Во-вторых, эксперимент открывал не просто новые свойства предмета, а такие, которые вряд ли могли бы проявиться в обычных условиях.
В-третьих, результат эксперимента, который либо доказывал гипотезу, либо ее опровергал, можно было четко зафиксировать и задокументировать.
И наконец, в-четвертых, эксперимент есть способ продемонстрировать знание, его можно в любое время вновь воспроизвести и получить тот же самый результат. Если же результат будет другой, то значит эксперимент поставлен неверно.
Все эти факторы указывают также на своего рода избыточность научного эксперимента по отношению к обычному опыту, который был основным источником позитивного знания на протяжении всей допросвещенческой эпохи.
Избыточность касалась не только узких сфер науки и искусства, но и всех сфер общественной жизни: труда, политики, права.
Гуманизм и общение европейцев с людьми иных культур создали предпосылки для познания опыта людей иных обществ. Способы познания «иных культур» не существуют в «природе», они не предзаданы индивиду, они должны быть изобретены. Стоит внимательно вчитаться в текст Адама Смита: «Так как никакое непосредственное наблюдение не в силах познакомить нас с тем, что чувствуют другие люди, то мы не можем составить себе понятия об их ощущениях иначе, как представив себя в их положении. Вообразим (курсив везде мой. – И. Ц.), что такой же человек, как и мы, вздернут на дыбу – чувства наши никогда не доставили бы нам понятия о том, что он страдает (как он страдает. – И. Ц.), если бы мы не знали ничего другого, кроме своего собственного состояния. Чувства наши ни в коем случае не могут представить нам ничего, кроме того, что есть в нас самих, поэтому только посредством воображения мы сможем представить себе ощущения этого страдающего человека. Но и само воображение доставляет нам это понятие только потому, что при его содействии мы представляем себе, что бы мы испытывали на его месте. Оно предупреждает нас в таком случае об ощущениях, которые родились бы в нас, а не о тех, которые испытываются им. Оно переносит нас в его положение: мы чувствуем страдание от его мук, мы как бы ставим себя на его место, мы составляем с ним нечто единое. Составляя себе понятие о его ощущениях, мы сами испытываем их, и, хотя эти ощущения менее сильны, все же они до некоторой степени сходны с теми, которые испытываются им. Когда его муки станут таким путем свойственны нам, мы сами начинаем ощущать страдания и содрогаемся при одной мысли о том, что он испытывает, ибо, подобно тому как в нас возбуждается тягостное ощущение действительного страдания или несчастья, таким же точно образом и представление, созданное нашим воображением о каком-нибудь страдании или несчастье, вызывает в нас такое же ощущение, более или менее тягостное в зависимости от живости или слабости нашего воображения»[150].

ИСХОДНЫЕ ДАННЫЕ ::
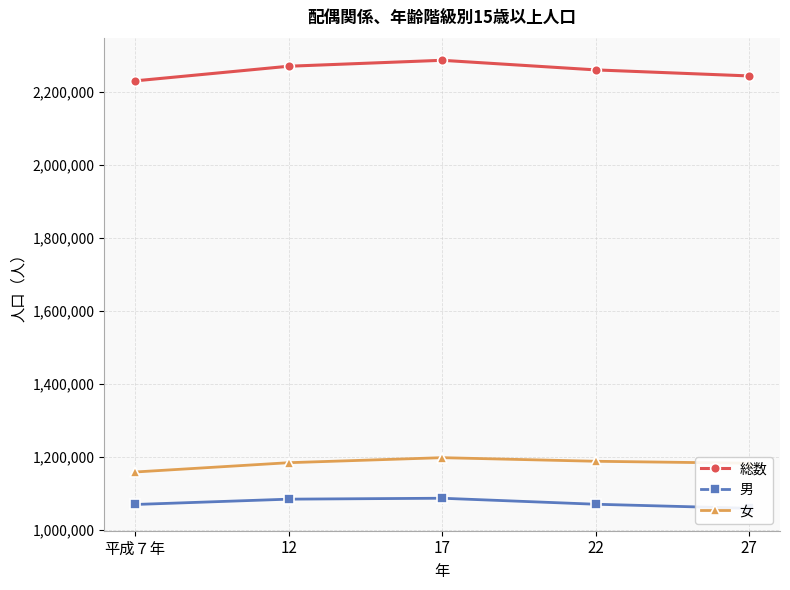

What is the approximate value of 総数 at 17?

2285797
==
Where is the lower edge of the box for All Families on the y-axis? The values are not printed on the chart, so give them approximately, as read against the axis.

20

ПОРЯДОК ВЫПОЛНЕНИЯ ::
Воспроизведите фрагмент документа от «В-третьих, результат эксперимента, который» до «всей допросвещенческой эпохи.», заменив «обычному опыту» на «повседневному опыту».

РЕЗУЛЬТАТ УПРАЖНЕНИЯ ::
В-третьих, результат эксперимента, который либо доказывал гипотезу, либо ее опровергал, можно было четко зафиксировать и задокументировать.
И наконец, в-четвертых, эксперимент есть способ продемонстрировать знание, его можно в любое время вновь воспроизвести и получить тот же самый результат. Если же результат будет другой, то значит эксперимент поставлен неверно.
Все эти факторы указывают также на своего рода избыточность научного эксперимента по отношению к повседневному опыту, который был основным источником позитивного знания на протяжении всей допросвещенческой эпохи.